In the fourth quarter, General Motors reported strong profits in Asia and North America and posted bigger losses in Europe while it boasted its third consecutive profitable year since emerging from bankruptcy. For the period from October to December, GM reported $892 million in net profit. This is 89% higher than the figure recorded in the previous year.
These include some one-time charges and gains that added around $100 million to the bottom line of GM. If these items are excluded, GM’s operating profit had an increase of 14% to $1.25 billion. GM thinks that operating profit is the best indicator of its performance. For the entire year, GM posted a net income of $4.86 billion, which is 36% lower than the $7.59 billion record that it had set in 2011.
According to GM’s quarterly earnings statement, its operating income in 2012, before any one-time items, fell 5% to $7.86 billion. This meant that Wall Street was dismayed with GM's results, on an earnings-per-share basis. GM said that after the one-time items, it earned 48 cents a share during the quarter, which is 3 cents lower than the estimate from Reuter’s survey of analysts. GM’s shares decreased by 3.3% to close the day at $27.72.
In a conference call, GM CEO Dan Akerson told analysts that GM had a “solid year” in 2012. Even with the expanding red ink in Europe, Akerson is not changing its previous prediction of reaching breakeven in Europe by mid-decade. He believes that a labor deal with German unions will be finalized by the end of March.
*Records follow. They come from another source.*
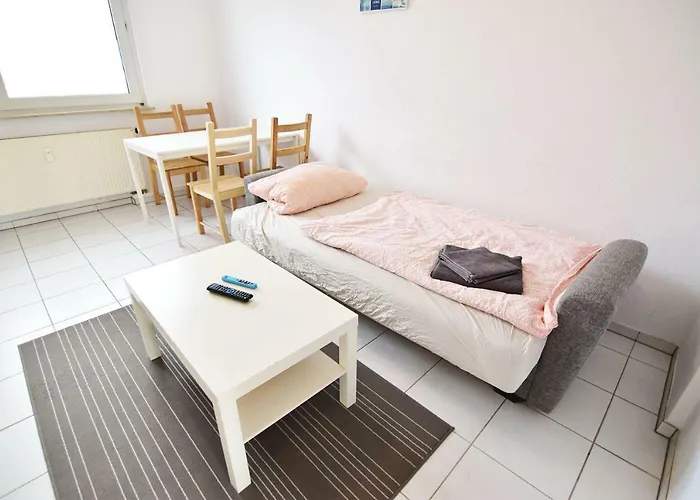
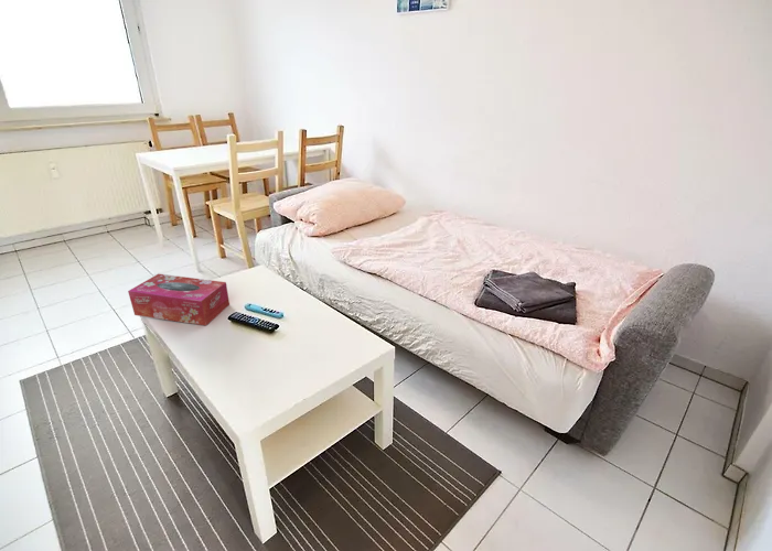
+ tissue box [127,273,230,326]
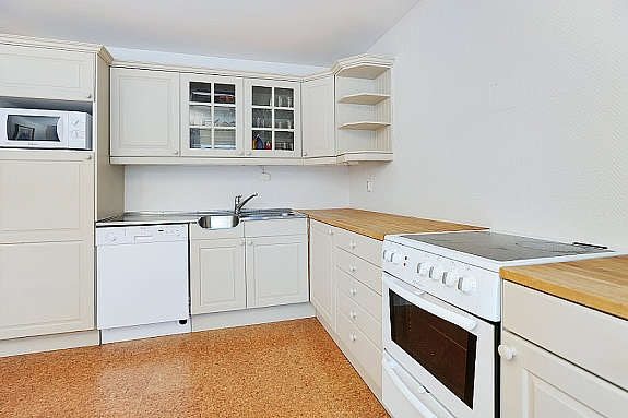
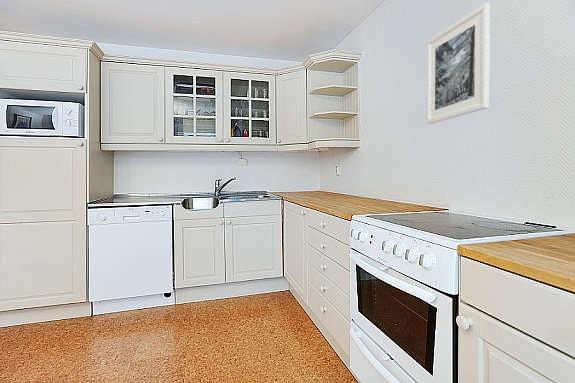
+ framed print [425,2,491,125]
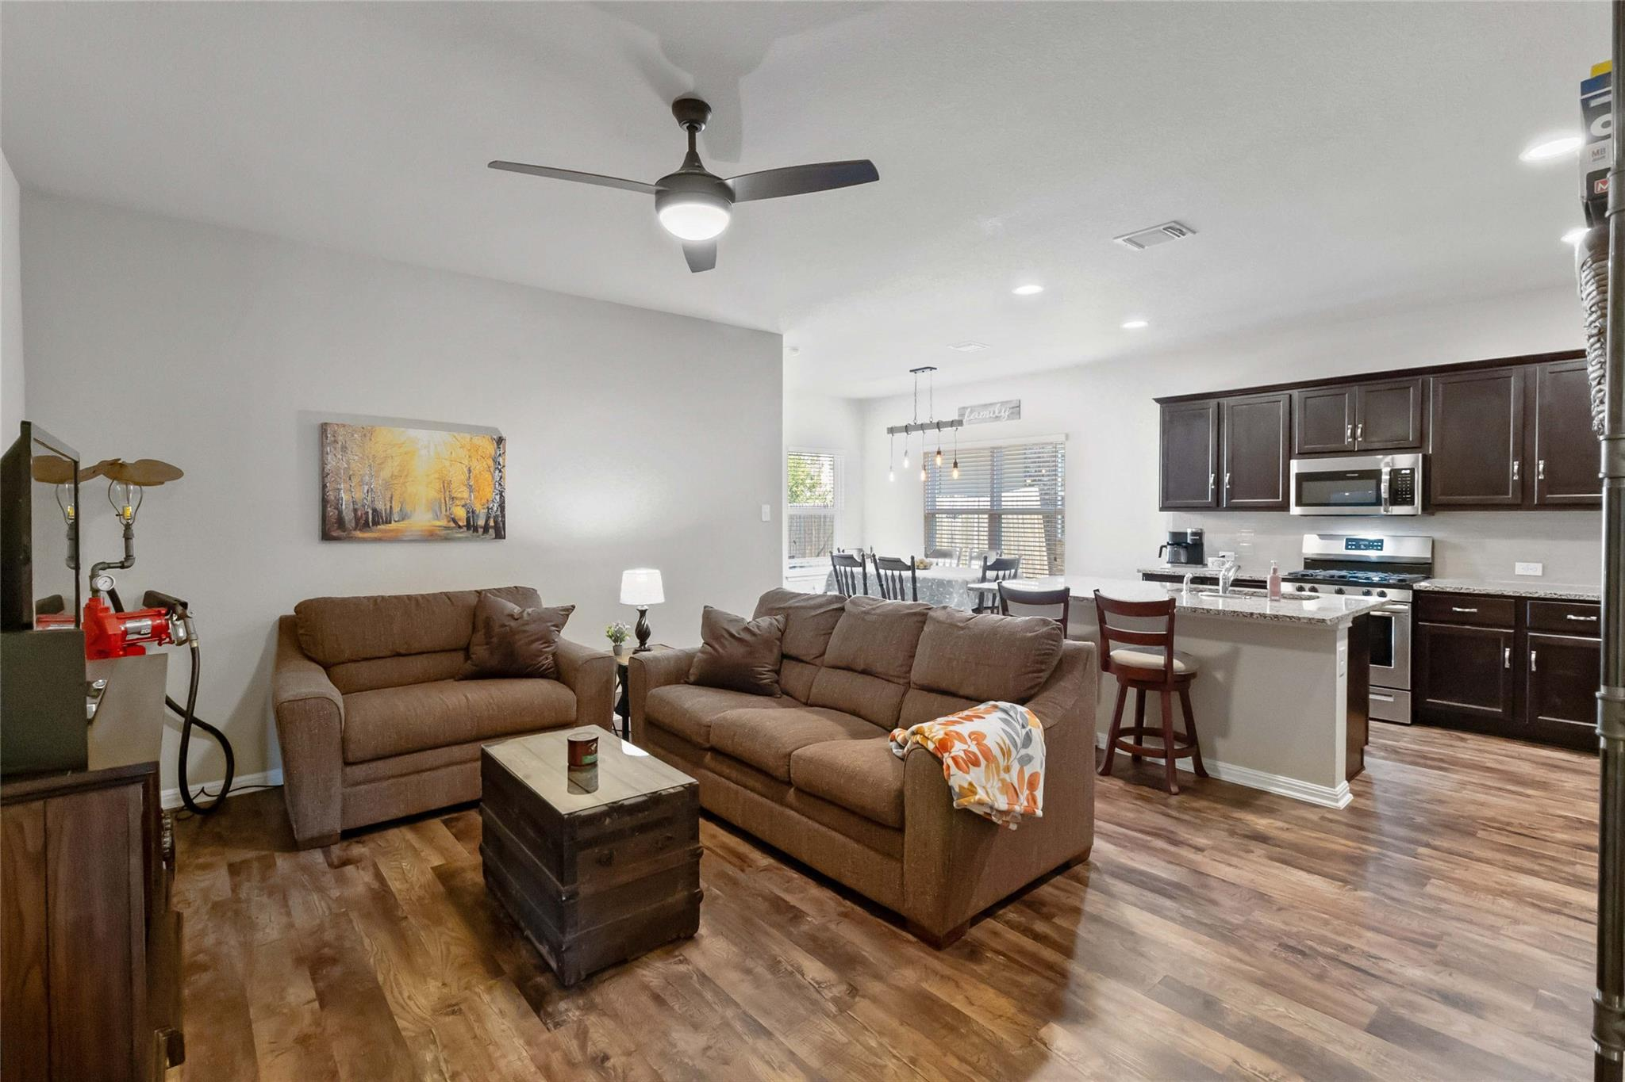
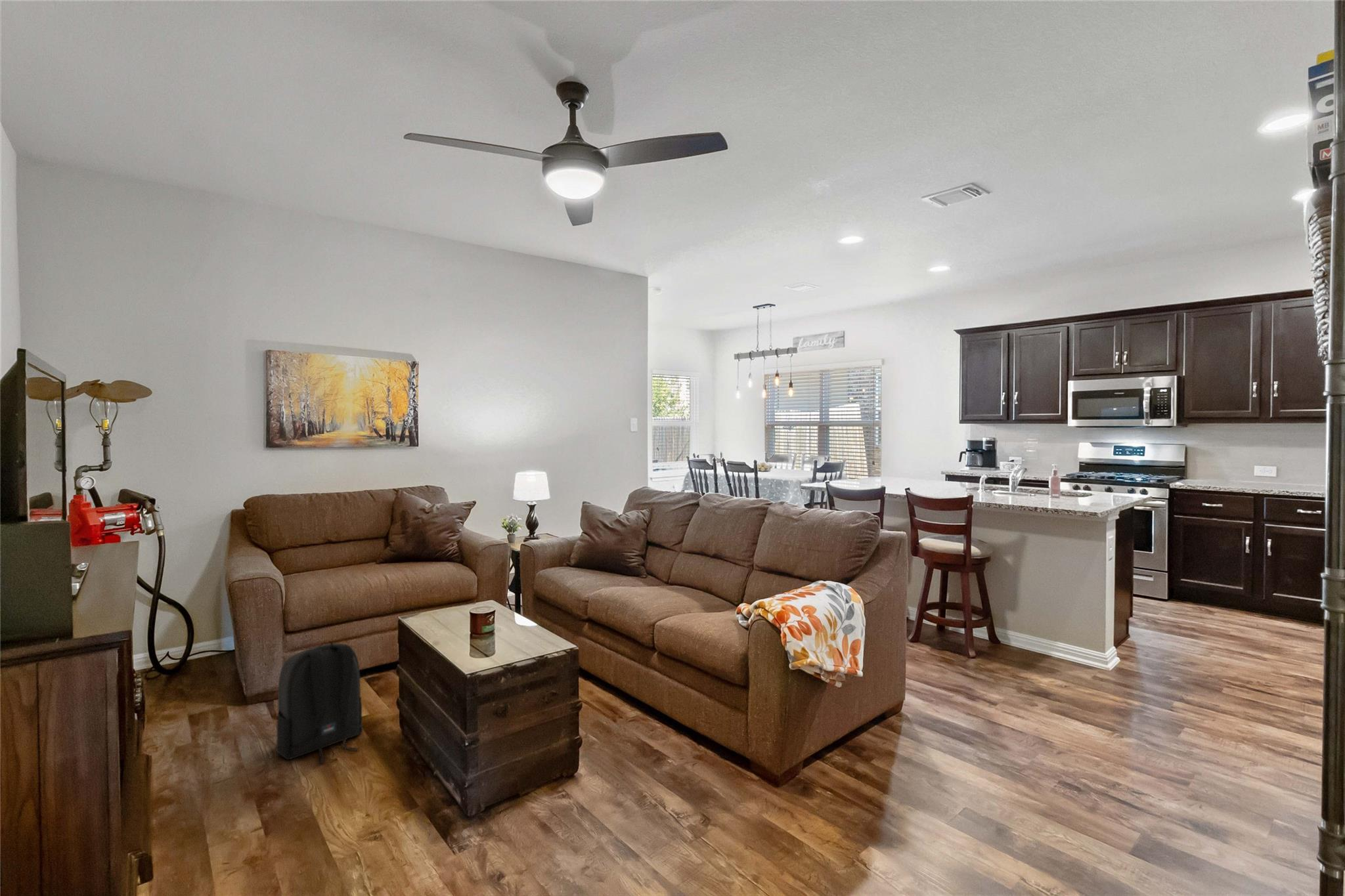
+ backpack [275,639,363,764]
This labor deal is a crucial part in the restructuring plan of GM. Akerson said that they can’t control the market. However, there are some levers that they can pull. He also emphasized that the company is attempting to play offense, not just defense. This is why it is entering new segments. For instance, it has recently launched the Opel Mokka small crossover and Adam minicar. The operating losses of GM in Europe for the fourth quarter increased to $699 million, from $562 million the previous year. For the full year, its losses increased sharply to $1.8 billion, from $747 million in 2011.